How can power companies recoup investment they make in cyber security measures?
It is possible, but rarely easy, to determine a reasonable ROI on a cyber security deployment or even know if the investment has ever been recouped. It's a success if one utility implemented such strong security that an attacker went elsewhere to an easier target, but how do you ever know it happened?
There are some in the utilities industry who aren't sure that security will prevent an attack, but it will look better when the lawsuits are filed if there had been a level of due care protection of assets in place.
What are power companies across the world doing, if anything, to improve network/ICS security measures and what are their concerns?
All of the technical approaches mentioned above are happening at utilities somewhere, but there is no pattern at all and it largely comes down to the talent of the individual chief security officer.
Security vendors tell me that selling security to utilities is mostly a push, not a pull: few utilities are inviting the security vendors for a chat, but there is usually a positive response when a vendor calls.

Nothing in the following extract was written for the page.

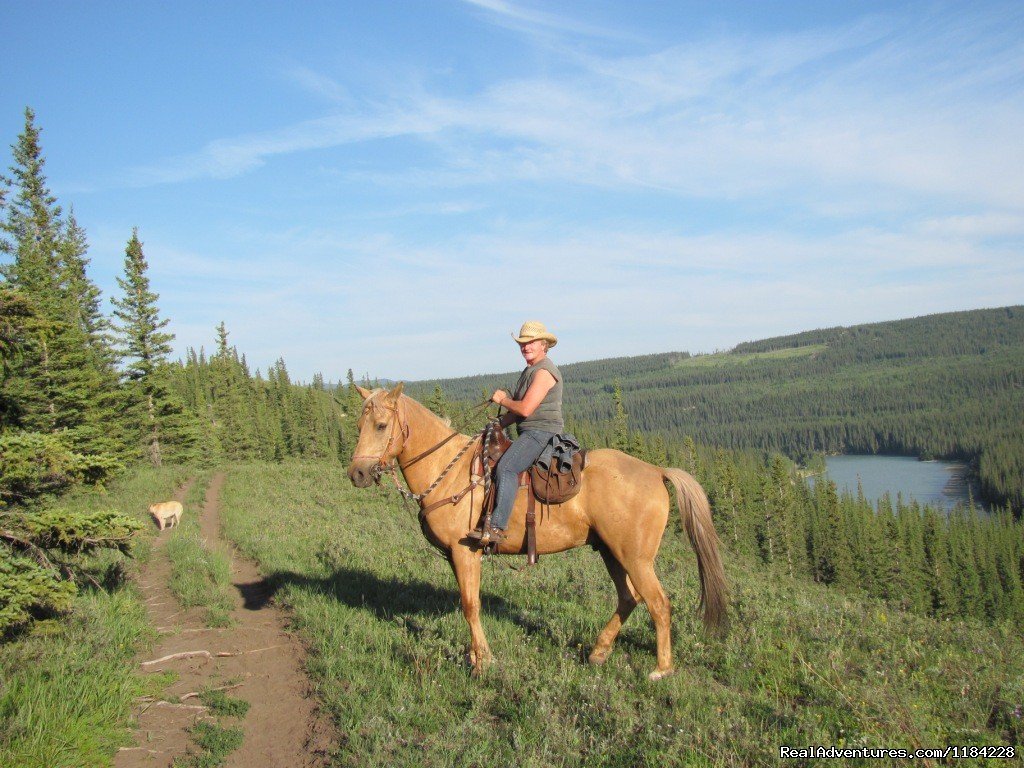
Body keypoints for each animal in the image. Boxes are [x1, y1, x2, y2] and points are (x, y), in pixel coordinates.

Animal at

Utility company security officers in Europe and in the US both have the same concerns: lack of standards, weak compliance regimes, too many security vendors selling point solutions rather than solving business problems.
Much security is purchased solely to meet local compliance requirements, not specifically to protect the grid, though there is more focus on data privacy in Europe. But I'd wish there was more work on resiliency and business continuity.
Would it be useful for utility companies to join industry bodies, such as the international cyber security protection alliance?
Yes, very useful. Because most security practitioners have an IT background, it is useful to have operations personnel in these bodies with experience of delivering utility commodities.
Without their participation, it is very difficult to end up with a realistic set of standards that address ICS security.
It is true that utilities will sometimes drag their feet and oppose strong standards. Every utility I've spoken with wants a secure grid, but they would rather not have legislated fines for failure to act, or to act in a stated timeframe.
But that's worth accepting in order to have a realistic set of standards in place.